23. I do not wish to return over the waste ground we have traversed, comparing, point by point, Scott's manner with those of Bermondsey and the Faubourgs; but it may be, perhaps, interesting at this moment to examine, with illustration from those Waverley novels which have so lately retracted the attention of a fair and gentle public,[51 - The reference is to a series of "Waverley Tableaux" given in London shortly before the publication of this paper.—Ed.] the universal conditions of "style," rightly so called, which are in all ages, and above all local currents or wavering tides of temporary manners, pillars of what is forever strong, and models of what is forever fair.

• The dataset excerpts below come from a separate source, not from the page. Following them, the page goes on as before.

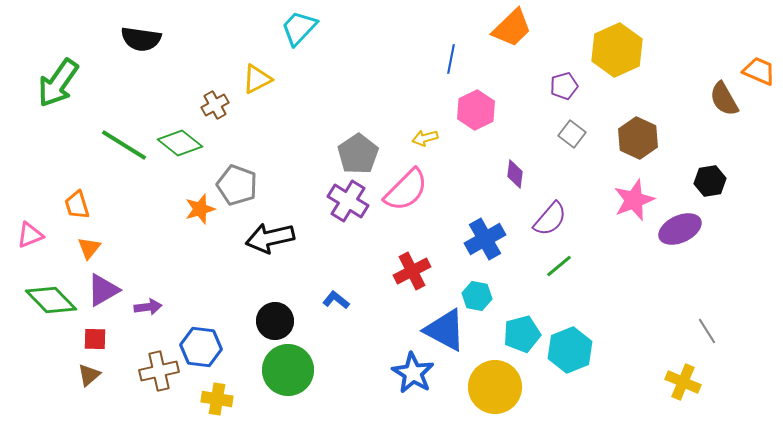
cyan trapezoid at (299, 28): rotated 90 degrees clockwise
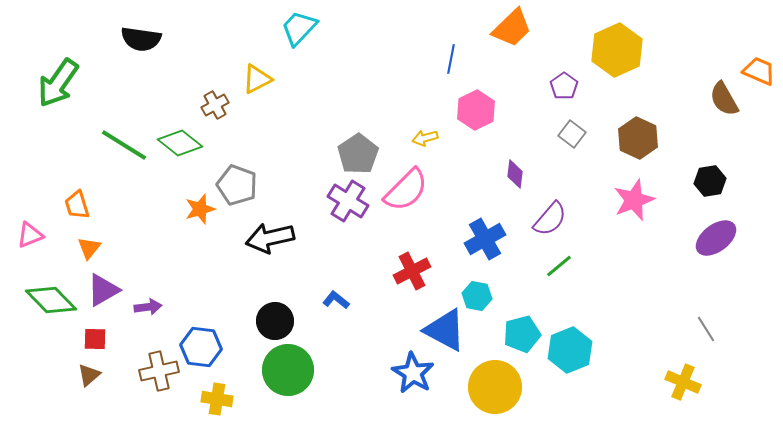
purple pentagon at (564, 86): rotated 20 degrees counterclockwise
purple ellipse at (680, 229): moved 36 px right, 9 px down; rotated 12 degrees counterclockwise
gray line at (707, 331): moved 1 px left, 2 px up
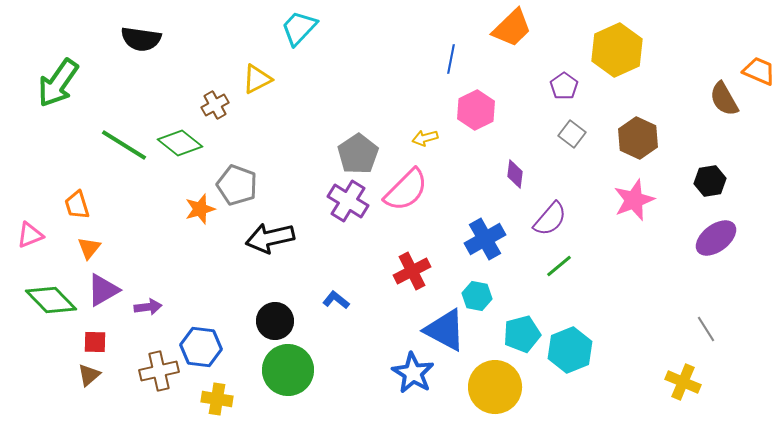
red square at (95, 339): moved 3 px down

But I must first define, and that within strict horizon, the works of Scott, in which his perfect mind may be known, and his chosen ways understood.

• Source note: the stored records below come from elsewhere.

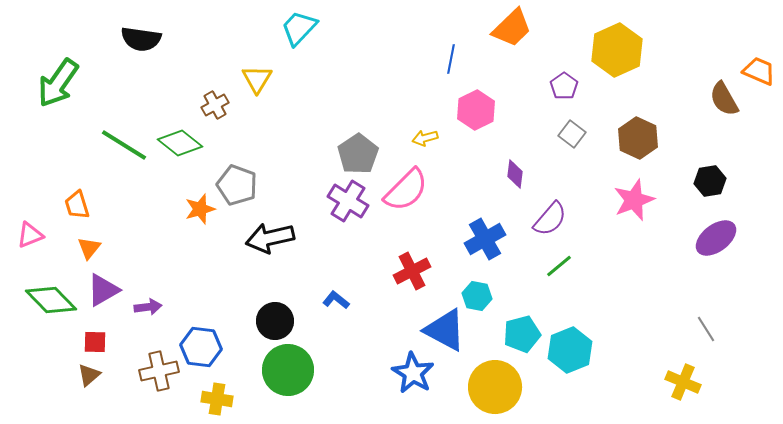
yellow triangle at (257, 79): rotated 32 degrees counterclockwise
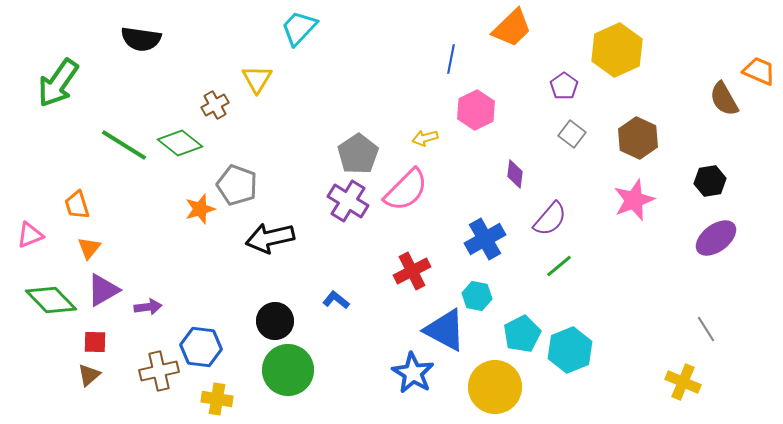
cyan pentagon at (522, 334): rotated 12 degrees counterclockwise
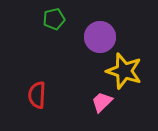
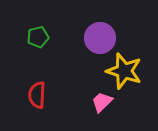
green pentagon: moved 16 px left, 18 px down
purple circle: moved 1 px down
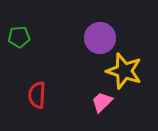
green pentagon: moved 19 px left; rotated 10 degrees clockwise
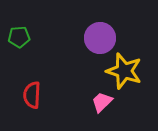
red semicircle: moved 5 px left
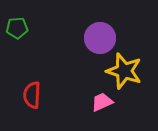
green pentagon: moved 2 px left, 9 px up
pink trapezoid: rotated 20 degrees clockwise
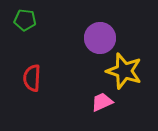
green pentagon: moved 8 px right, 8 px up; rotated 10 degrees clockwise
red semicircle: moved 17 px up
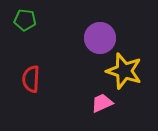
red semicircle: moved 1 px left, 1 px down
pink trapezoid: moved 1 px down
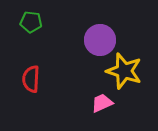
green pentagon: moved 6 px right, 2 px down
purple circle: moved 2 px down
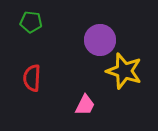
red semicircle: moved 1 px right, 1 px up
pink trapezoid: moved 17 px left, 2 px down; rotated 140 degrees clockwise
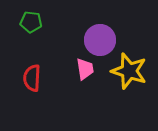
yellow star: moved 5 px right
pink trapezoid: moved 36 px up; rotated 35 degrees counterclockwise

His great works of prose fiction, excepting only the first half-volume of "Waverley," were all written in twelve years, 1814-26 (of his own age forty-three to fifty-five), the actual time employed in their composition being not more than a couple of months out of each year; and during that time only the morning hours and spare minutes during the professional day. "Though the first volume of 'Waverley' was begun long ago, and actually lost for a time, yet the other two were begun and finished between the 4th of June and the 1st of July, during all which I attended my duty in court, and proceeded without loss of time or hindrance of business."[52 - L. iv. 177.]

Few of the maxims for the enforcement of which, in "Modern Painters," long ago, I got the general character of a lover of paradox, are more singular, or more sure, than the statement, apparently so encouraging to the idle, that if a great thing can be done at all, it can be done easily. But it is that kind of ease with which a tree blossoms after long years of gathered strength, and all Scott's great writings were the recreations of a mind confirmed in dutiful labor, and rich with organic gathering of boundless resource.

Omitting from our count the two minor and ill-finished sketches of the "Black Dwarf" and "Legend of Montrose," and, for a reason presently to be noticed, the unhappy "St. Ronan's," the memorable romances of Scott are eighteen, falling into three distinct groups, containing six each.